Required action – Copy out the lines of the records below, and only those lines, from the one with "(02/21 10:51)" through the one with "北京晨报:别了,阿加西", exactly as they appear.

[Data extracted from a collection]
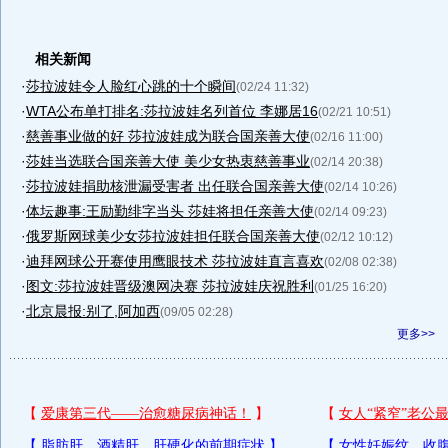
相关新闻
·
莎拉波娃令人脸红心跳的十个瞬间
(02/24 11:32)
·
WTA公布单打排名:莎拉波娃名列首位 李娜居16
(02/21 10:51)
·
慈善事业做的好 莎拉波娃成为联合国亲善大使
(02/16 11:00)
·
莎娃当选联合国亲善大使 美少女热衷慈善事业
(02/14 20:38)
·
莎拉波娃捐助核泄漏受害者 出任联合国亲善大使
(02/14 10:26)
·
体坛趣事:王励勤绯字当头 莎娃将担任亲善大使
(02/14 09:23)
·
俄罗斯网球美少女莎拉波娃担任联合国亲善大使
(02/12 10:12)
·
迪拜网球公开赛使用鹰眼技术 莎拉波娃直言喜欢
(02/08 02:38)
·
图文:莎拉波娃晋级澳网决赛 莎拉波娃庆祝胜利
(01/25 16:20)
·
北京晨报:别了,阿加西
(09/05 02:28)
更多>>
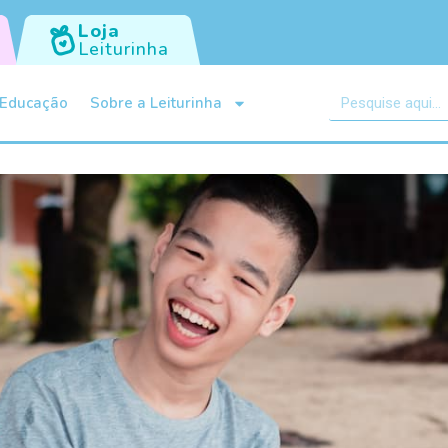
Loja
Leiturinha
Educação
Sobre a Leiturinha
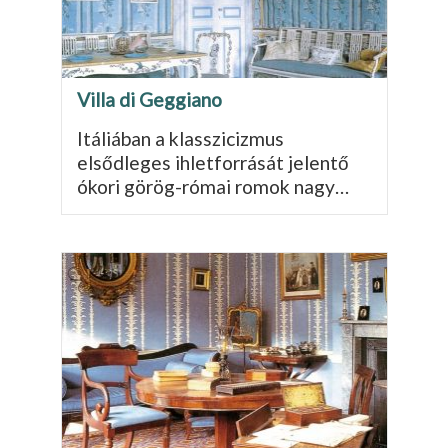
Villa di Geggiano
Itáliában a klasszicizmus
elsődleges ihletforrását jelentő
ókori görög-római romok nagy…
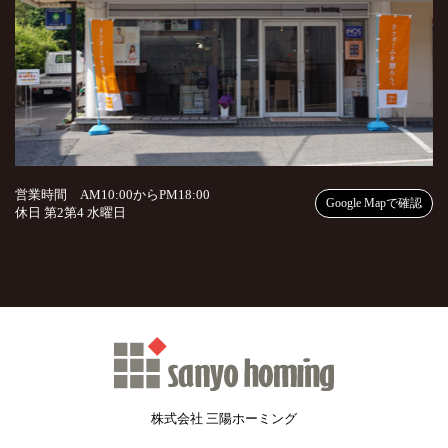
営業時間 AM10:00からPM18:00
Google Mapで確認
休日 第2第4 水曜日
株式会社 三陽ホーミング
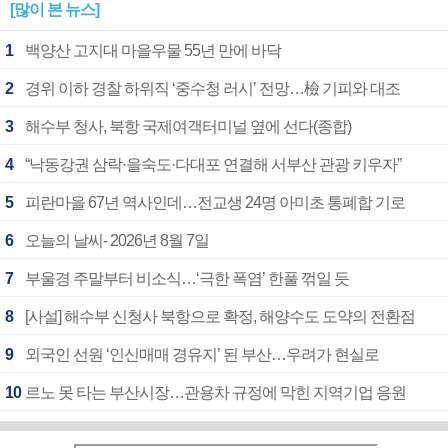
[많이 본 뉴스]
1
백양산 고지대 마을우물 55년 만에 바닥
2
경위 이하 경찰 하위직 ‘중수청 러시’ 전망…檢 기피와 대조
3
해수부 청사, 북항 국제여객터미널 옆에 선다(종합)
4
“낙동강권 삼락·을숙도·다대포 연결해 서부산 관광 키우자”
5
피란마을 67년 역사인데…전교생 24명 아미초 통폐합 기로
6
오늘의 날씨- 2026년 8월 7일
7
부울경 주말부터 비소식…‘극한 폭염’ 한풀 꺾일 듯
8
[사설] 해수부 신청사 북항으로 확정, 해양수도 도약의 전환점
9
외국인 선원 ‘인신매매 경유지’ 된 부산…우려가 현실로
10
르노 못 타는 부산시장…관용차 규정에 막힌 지역기업 응원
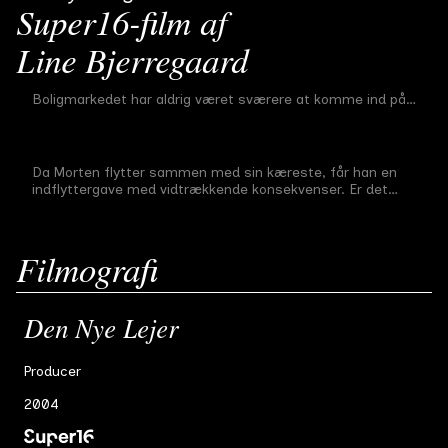
Super16-film af
Line Bjerregaard
Den Nye Lejer
Boligmarkedet har aldrig været sværere at komme ind på…
Midtvejsfilm
#
3
5 min
2004
Daddy-O
Da Morten flytter sammen med sin kæreste, får han en
Afgangsfilm
#
3
12 min
2004
indflyttergave med vidtrækkende konsekvenser. Er det
slut med rock´n´roll? En skræmmende tanke når man er
rock´n´roller.
Mellem Rum
Filmografi
Førsteårsfilm
#
3
6 min
2003
Den Nye Lejer
Producer
2004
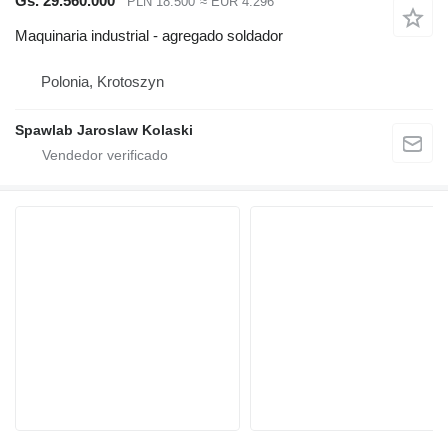
Gs. 29.560.000
PLN 18.500
≈ EUR 4.296
Maquinaria industrial - agregado soldador
Polonia, Krotoszyn
Spawlab Jaroslaw Kolaski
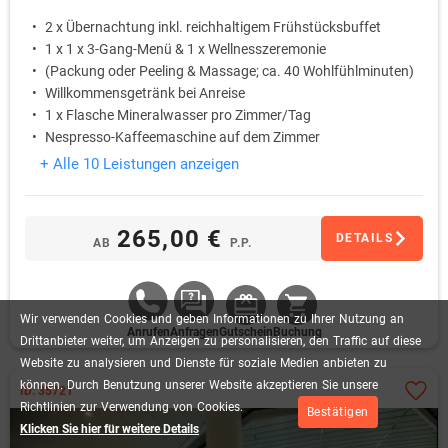
2 x Übernachtung inkl. reichhaltigem Frühstücksbuffet
1 x 1 x 3-Gang-Menü & 1 x Wellnesszeremonie
(Packung oder Peeling & Massage; ca. 40 Wohlfühlminuten)
Willkommensgetränk bei Anreise
1 x Flasche Mineralwasser pro Zimmer/Tag
Nespresso-Kaffeemaschine auf dem Zimmer
+ Alle 10 Leistungen anzeigen
265,00 €
DETAILS
AB
P.P.
Wir
verwenden
Cookies
und
geben
Informationen
zu
Ihrer
Nutzung
an
Anrufen
Anfragen
Gutschein
Buchung
Drittanbieter
weiter,
um
Anzeigen
zu
personalisieren,
den
Traffic
auf
diese
Website
zu
analysieren
und
Dienste
für
soziale
Medien
anbieten
zu
können.
Durch
Benutzung
unserer
Website
akzeptieren
Sie
unsere
ID: 35721
Richtlinien
zur
Verwendung
von
Cookies.
Bestätigen
Klicken Sie hier für weitere Details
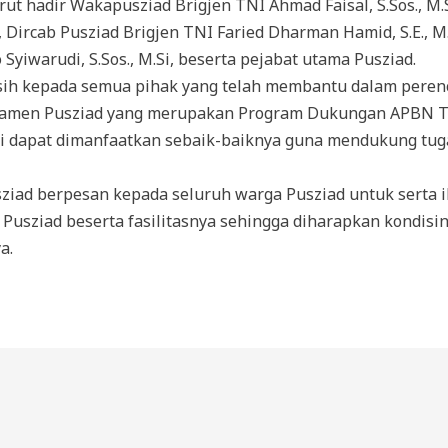
t hadir Wakapusziad Brigjen TNI Ahmad Faisal, S.Sos., M.Soc
, Dircab Pusziad Brigjen TNI Faried Dharman Hamid, S.E., M.
Syiwarudi, S.Sos., M.Si, beserta pejabat utama Pusziad.
sih kepada semua pihak yang telah membantu dalam pere
 Pamen Pusziad yang merupakan Program Dukungan APBN T
i dapat dimanfaatkan sebaik-baiknya guna mendukung tug
iad berpesan kepada seluruh warga Pusziad untuk serta i
sziad beserta fasilitasnya sehingga diharapkan kondisin
a.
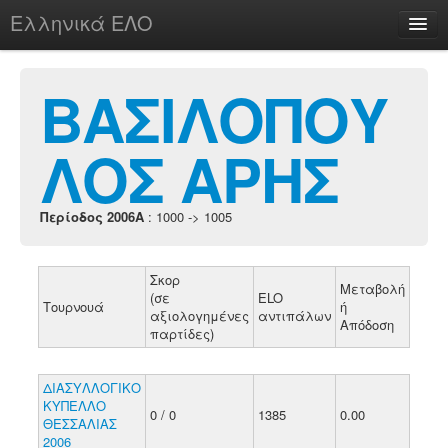
Ελληνικά ΕΛΟ
Περί
ΒΑΣΙΛΟΠΟΥ
ΛΟΣ ΑΡΗΣ
chesstu.be @ discord
Login
Περίοδος 2006A
: 1000 -> 1005
Σκορ
Μεταβολή
(σε
ELO
Τουρνουά
ή
αξιολογημένες
αντιπάλων
Απόδοση
παρτίδες)
ΔΙΑΣΥΛΛΟΓΙΚΟ
ΚΥΠΕΛΛΟ
0 / 0
1385
0.00
ΘΕΣΣΑΛΙΑΣ
2006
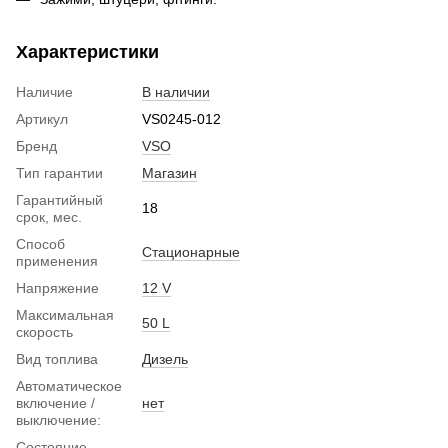
Характеристики
Наличие
В наличии
Артикул
VS0245-012
Бренд
VSO
Тип гарантии
Магазин
Гарантийный
18
срок, мес.
Способ
Стационарные
применения
Напряжение
12 V
Максимальная
50 L
скорость
Вид топлива
Дизель
Автоматическое
включение /
нет
выключение:
Состояние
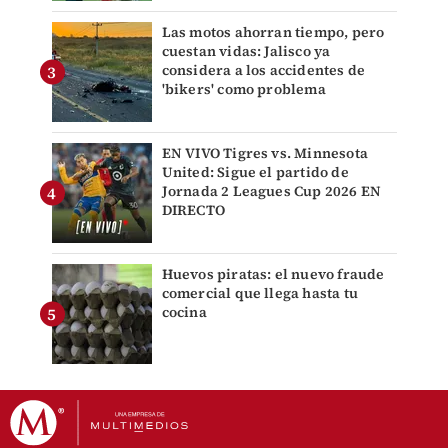
Las motos ahorran tiempo, pero
cuestan vidas: Jalisco ya
considera a los accidentes de
'bikers' como problema
EN VIVO Tigres vs. Minnesota
United: Sigue el partido de
Jornada 2 Leagues Cup 2026 EN
DIRECTO
Huevos piratas: el nuevo fraude
comercial que llega hasta tu
cocina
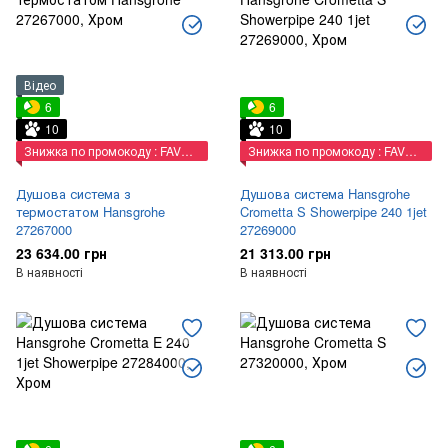
Відео
6
6
10
10
Знижка по промокоду : FAVORIT
Знижка по промокоду : FAVORIT
Душова система з
Душова система Hansgrohe
термостатом Hansgrohe
Crometta S Showerpipe 240 1jet
27267000
27269000
23 634.00 грн
21 313.00 грн
В наявності
В наявності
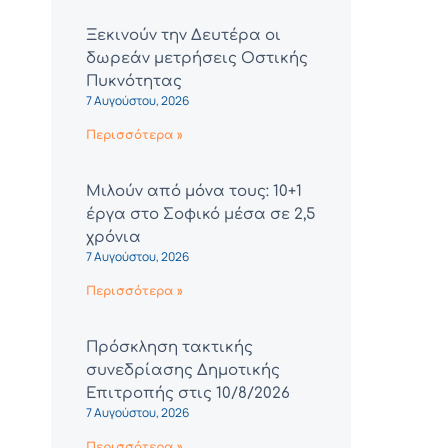
Ξεκινούν την Δευτέρα οι
δωρεάν μετρήσεις Οστικής
Πυκνότητας
7 Αυγούστου, 2026
Περισσότερα »
Μιλούν από μόνα τους: 10+1
έργα στο Σοφικό μέσα σε 2,5
χρόνια
7 Αυγούστου, 2026
Περισσότερα »
Πρόσκληση τακτικής
συνεδρίασης Δημοτικής
Επιτροπής στις 10/8/2026
7 Αυγούστου, 2026
Περισσότερα »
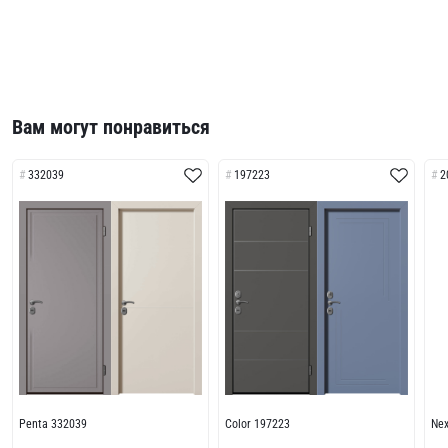
Вам могут понравиться
332039
197223
2
Penta 332039
Color 197223
Ne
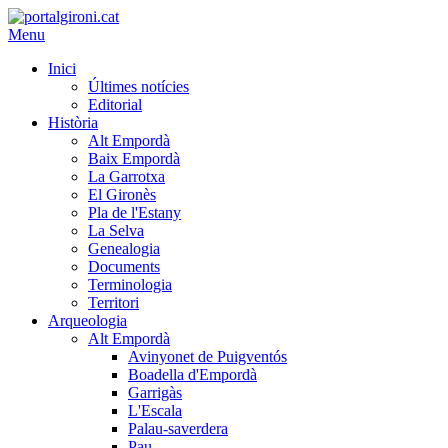
Menu
Inici
Últimes notícies
Editorial
Història
Alt Empordà
Baix Empordà
La Garrotxa
El Gironès
Pla de l'Estany
La Selva
Genealogia
Documents
Terminologia
Territori
Arqueologia
Alt Empordà
Avinyonet de Puigventós
Boadella d'Empordà
Garrigàs
L'Escala
Palau-saverdera
Pau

Answer below –
(02/21 10:51)
·
慈善事业做的好 莎拉波娃成为联合国亲善大使
(02/16 11:00)
·
莎娃当选联合国亲善大使 美少女热衷慈善事业
(02/14 20:38)
·
莎拉波娃捐助核泄漏受害者 出任联合国亲善大使
(02/14 10:26)
·
体坛趣事:王励勤绯字当头 莎娃将担任亲善大使
(02/14 09:23)
·
俄罗斯网球美少女莎拉波娃担任联合国亲善大使
(02/12 10:12)
·
迪拜网球公开赛使用鹰眼技术 莎拉波娃直言喜欢
(02/08 02:38)
·
图文:莎拉波娃晋级澳网决赛 莎拉波娃庆祝胜利
(01/25 16:20)
·
北京晨报:别了,阿加西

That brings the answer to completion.